Sunday, March 8, 2009
Canada's Next Great Prime Minister
It sounds clever enough—a political game show that doesn’t seek to titillate, demean or offer sensationalism. Important issues might get some significant air time with an audience who, drawn to the competitive format, wouldn’t otherwise tune in to the news. Yet I am struck by how an equivalent show like this would never, NEVER, see the light of day in the States. The simple fact of the show says something both about Canada and the States.

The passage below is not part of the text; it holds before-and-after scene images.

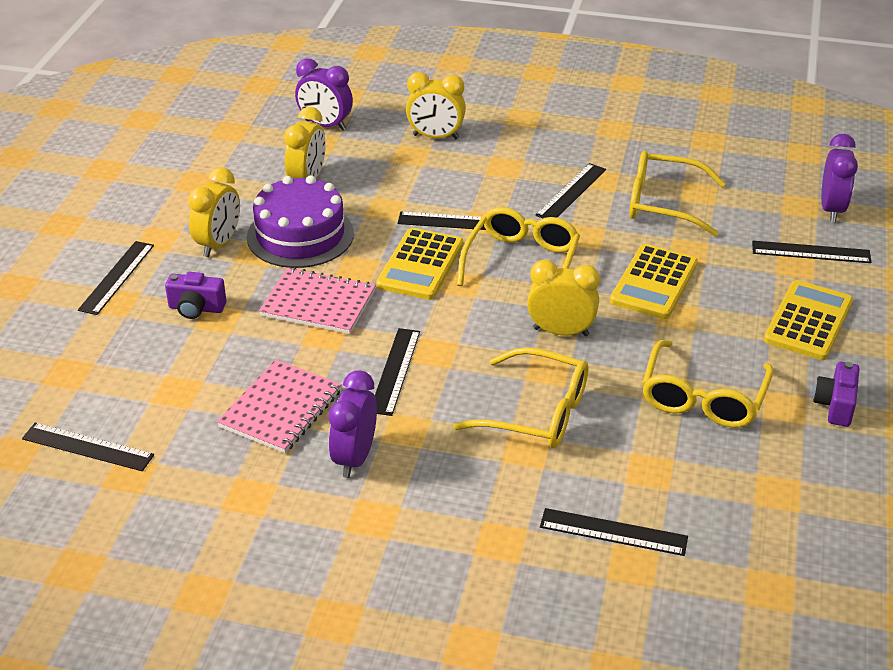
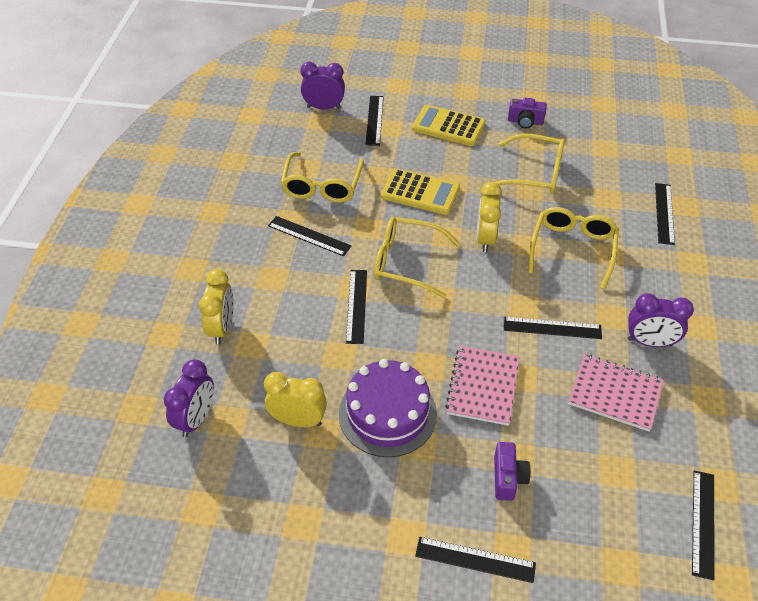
camera: 95 degrees left, 10 degrees up
yellow clock [188,167,240,257] -> none
yellow calculator [376,228,463,300] -> none

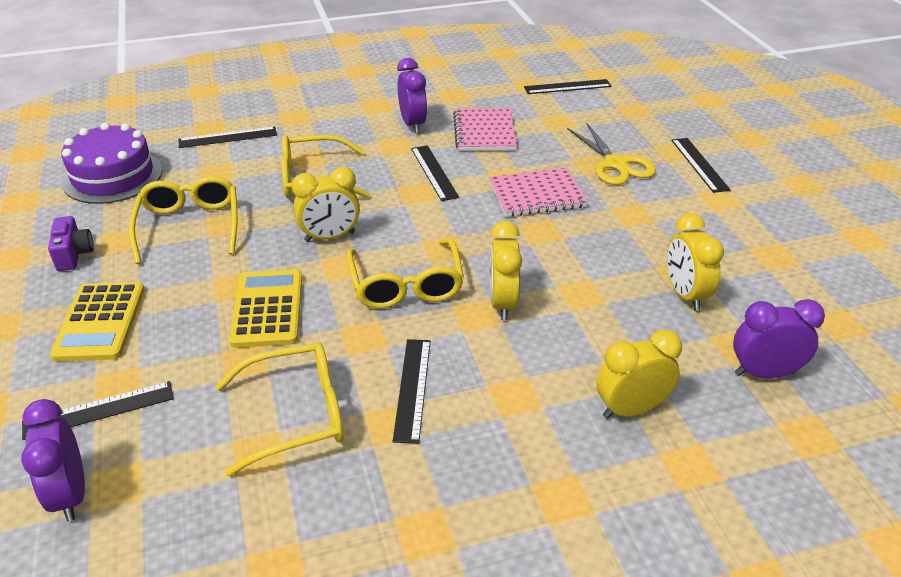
camera: 115 degrees left, 10 degrees down
purple cake [339,359,437,457] -> purple cake moved to [61,123,163,204]
black ruler [346,270,367,344] -> yellow clock [489,221,522,320]
purple camera [494,442,531,501] -> yellow scissors [567,123,656,185]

As an American ex-pat, I know that not one President, never mind four, would ever agree to be a panelist on a political game show. It’s a non-starter because of the often invoked, but seldom explained, “dignity of the office.” Americans, Presidents in particular, take “the dignity of the office” seriously. It’s one of the reasons why Gore wouldn’t challenge the Supreme Court’s ruling in favour of Bush. It’s why Congress hesitates to aggressively investigate presidential wrongdoing. The office is larger than the man.

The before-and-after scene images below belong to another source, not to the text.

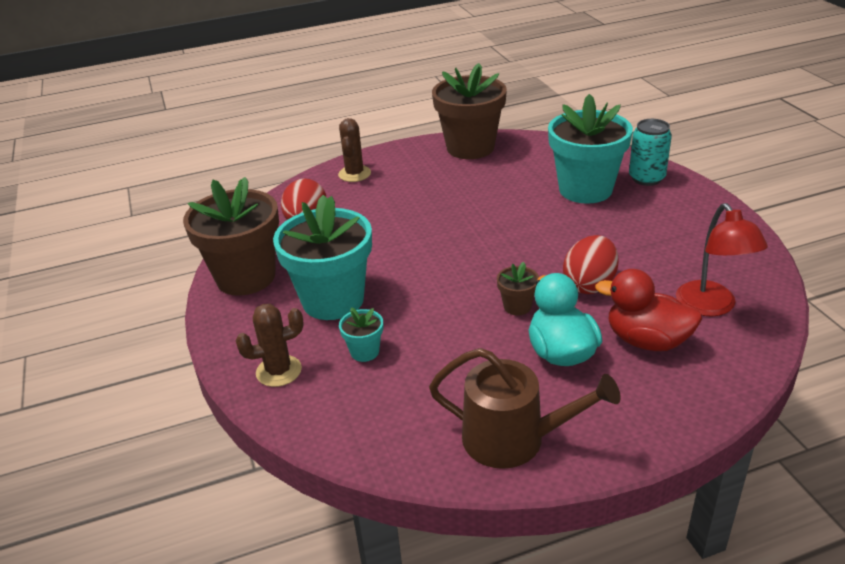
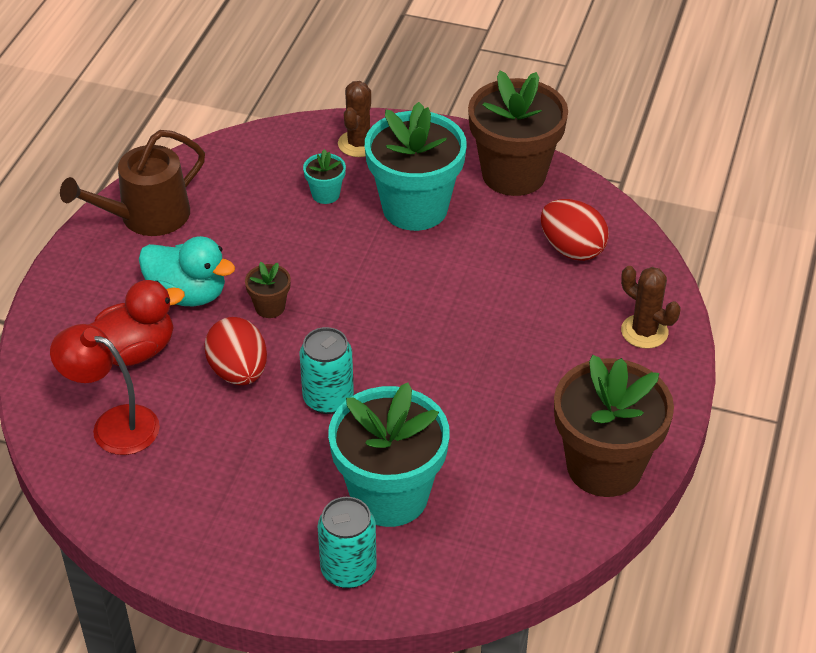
camera: 125 degrees right, 10 degrees up
none -> turquoise can [300,327,354,414]

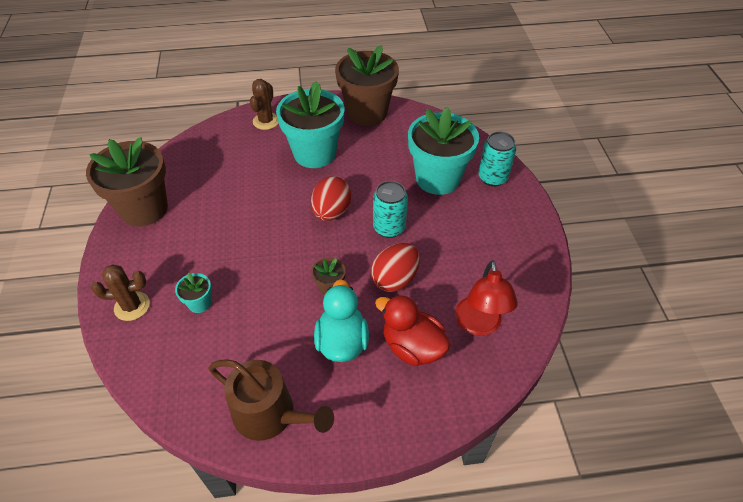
camera: 115 degrees left, 5 degrees up
turquoise flower pot [365,102,467,231] -> turquoise flower pot moved to [276,81,345,168]
red egg [541,199,609,261] -> red egg moved to [311,176,351,221]

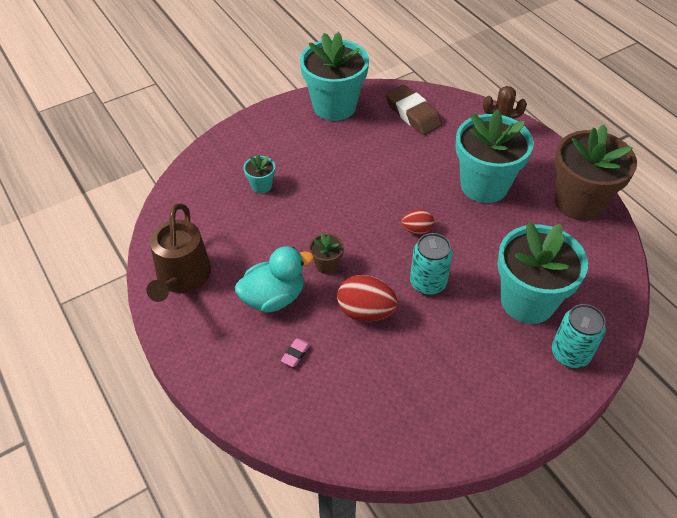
camera: 65 degrees right, 0 degrees up
brown flower pot [86,137,168,227] -> turquoise flower pot [300,32,369,121]
brown cactus [91,264,150,321] -> none
red egg [311,176,351,221] -> red egg [401,209,434,234], size x0.59
red duck [375,295,450,366] -> pink eraser [281,338,310,367]
red lamp [455,260,518,336] -> none
none -> brown eraser [386,85,442,135]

Does this mean that the office of the PM lacks dignity? Let’s just say the office is less burdened with carrying the nation’s meaning (see the Post of January 4th). The PM is voted into office as a member of Parliament only by the people in their riding; in this, they are closest to being the equivalent of a U.S. congressman. They are then selected by their party as their leader. Their “term” can last but a few scant months if their government receives a non-confidence vote, and they can unceremoniously be dumped as party leader. Such a set-up does not lend itself to the office being imbued with a historical accrual of dignity. The dignity in Canada would seem to be brought to the office by the particular person serving as PM, rather than the office conferring dignity upon the person.

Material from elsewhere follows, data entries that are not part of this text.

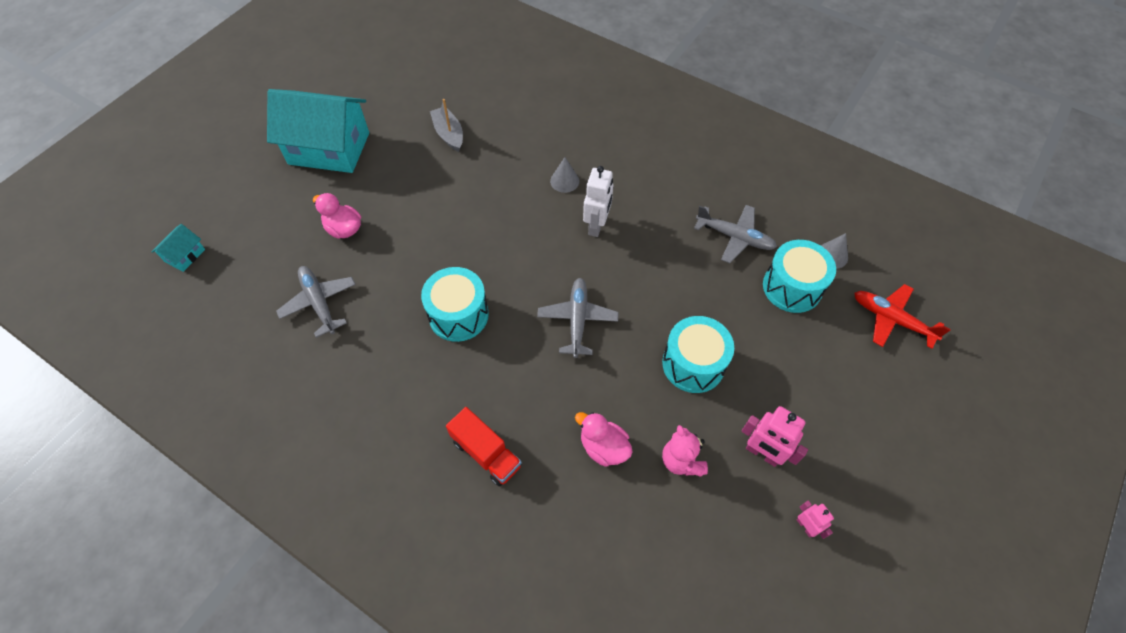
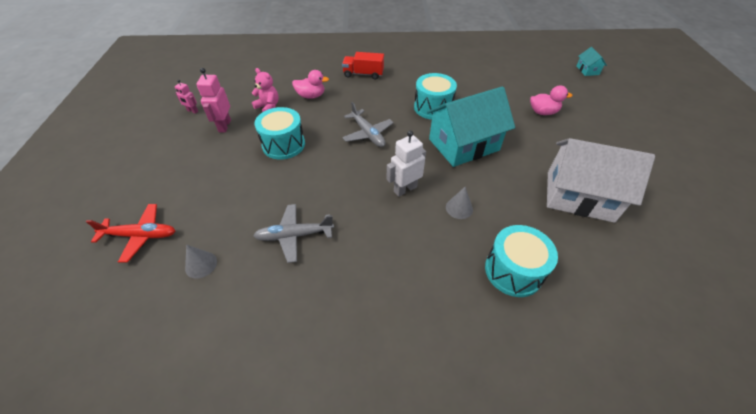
camera: 145 degrees right, 10 degrees down
turquoise house [267,89,369,173] -> turquoise house moved to [427,86,515,167]
grey plane [276,266,356,338] -> none
grey boat [430,99,463,152] -> white house [547,138,655,223]
white robot [583,166,613,237] -> white robot turned 75 degrees clockwise [386,130,426,197]
pink robot [742,406,808,467] -> pink robot turned 90 degrees counterclockwise [196,68,231,132]
turquoise drum [763,240,836,313] -> turquoise drum moved to [485,225,558,297]

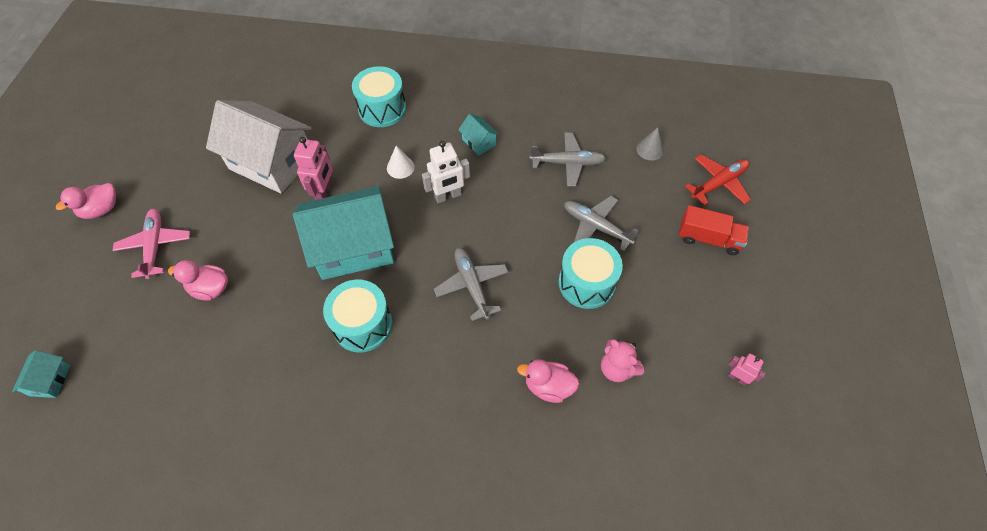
camera: 170 degrees left, 10 degrees up
red plane [86,204,175,263] -> red plane turned 135 degrees clockwise [685,154,751,205]
pink robot [196,68,231,132] -> pink robot moved to [294,137,333,200]
red truck [342,52,384,80] -> red truck moved to [679,205,749,255]
grey cone [446,187,473,219] -> white cone [387,146,415,179]
none -> pink duck [56,183,116,219]
none -> pink plane [113,209,190,279]
none -> turquoise house [458,114,499,156]
none -> grey plane [564,196,639,251]

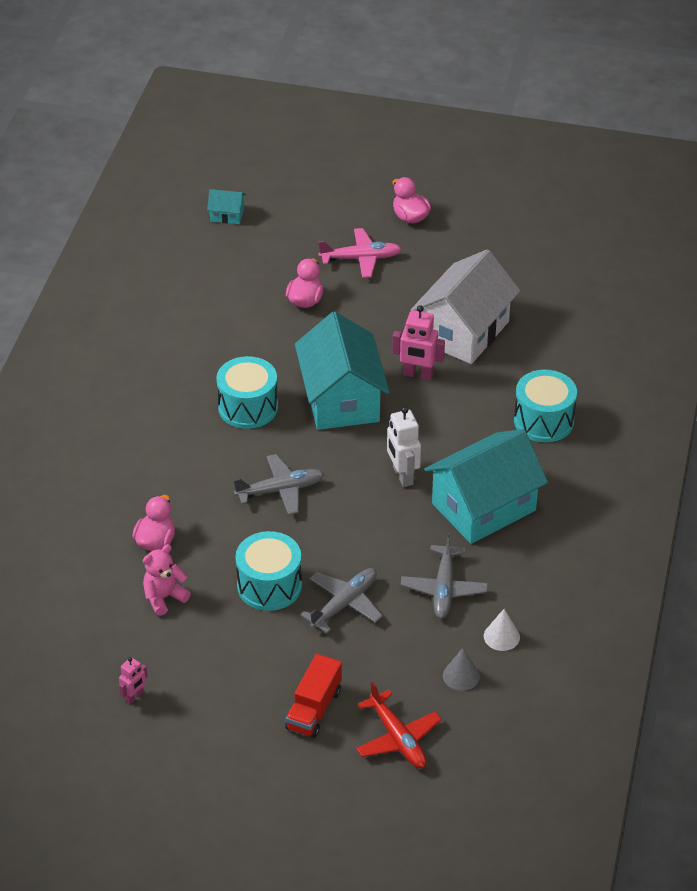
camera: 95 degrees right, 15 degrees down
white cone [387,146,415,179] -> white cone moved to [484,609,520,651]
turquoise house [458,114,499,156] -> turquoise house [424,429,548,544], size x2.37

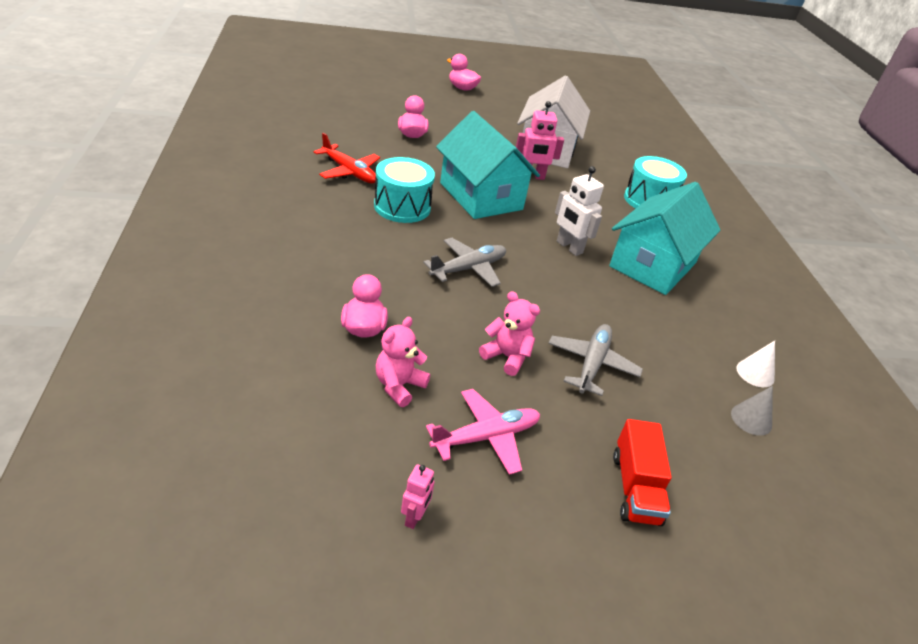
camera: 25 degrees left, 5 degrees down
turquoise house [207,189,246,224] -> none
turquoise drum [235,531,302,611] -> pink teddy bear [479,291,540,376]
pink plane [318,228,401,278] -> pink plane moved to [426,389,540,475]
red plane [356,682,442,768] -> red plane moved to [313,133,380,183]
grey plane [401,532,488,619] -> none

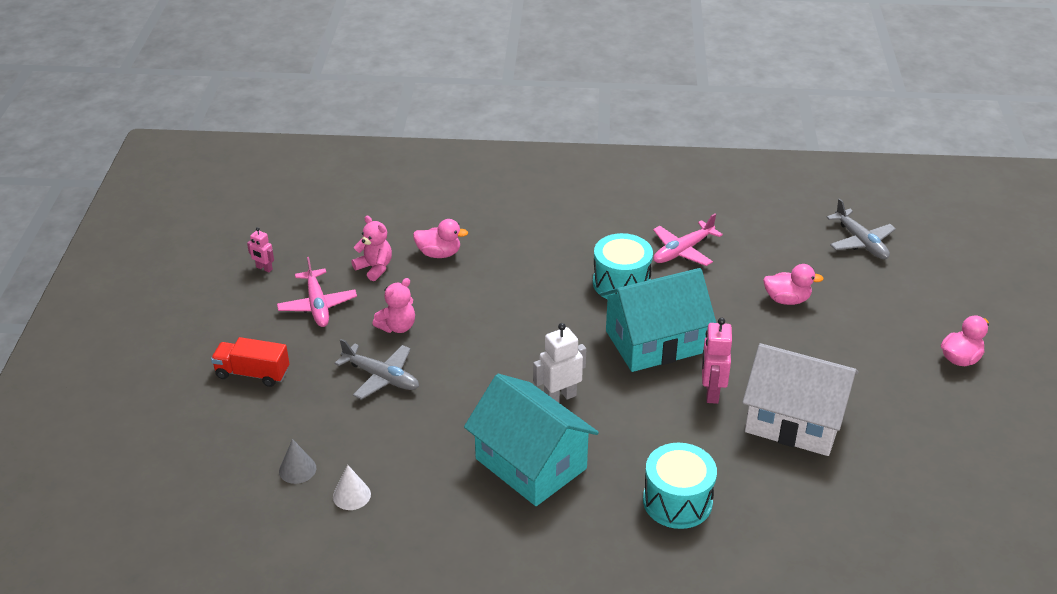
camera: 105 degrees right, 0 degrees up
red plane [313,133,380,183] -> pink plane [653,214,723,266]
grey plane [423,238,506,287] -> grey plane moved to [826,199,896,259]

The other oddity is the show’s implicit, underlying premise: the regular political process doesn’t often get us great Prime Ministers, so let’s see if we can use a game show to get one. The national broadcaster—bored perhaps from years of its standard election coverage—seems to want to take a crack at discovering the country’s next Prime Minister. Once done with that, would they be willing to take a risk on the show lurking in the shadows and set aside a primetime slot for Canada’s Last Great Prime Minister?…Pause…Who WAS that? Was it one of the judges on the current show? Imagine if the current panel of judges--four former Prime Ministers: Joe Clark, Brian Mulrony, Kim Campbell and Paul Martin--would instead become contestants, making their case before a panel of citizens that they were, in fact, the last great one. Politicians pleading for their legacy--now that would be TV worth watching!
Monday, March 2, 2009
Friendships North and South
"Well," she went on, "Canadians ARE different. They have more heart. Here it's harder to be vulnerable. Now don't get me wrong, I love our American friends, they're dears, but it's harder to go deep in those friendships. There seems to be more compassion in our Canadian friends, maybe because of the social safety net. Here, if you're needy, it's all about pulling yourself up by your bootstraps where Canadians have more of a belief in 'I am my brother's keeper.'
My friend's remarks brought me back to a conversation several years ago with a successful cousin of mine, an entrepreneurial doctor, about how I liked Canada. At the end of my response, he looked at me and said, "you know, the U.S. is the greatest place to be in the world if you have money and your health, and it's been great for me, but I know if you don't have those, it can be a real hell."
My friend's husband, also a Canadian, had recently lost his executive job as a result of the stuggling economy. I wonder if the greatest place in the world is about to morph into something else for him. And who knew, in the furnace of getting ahead in America, that one may have friendships not quite equal to the task of being your brother’s keeper.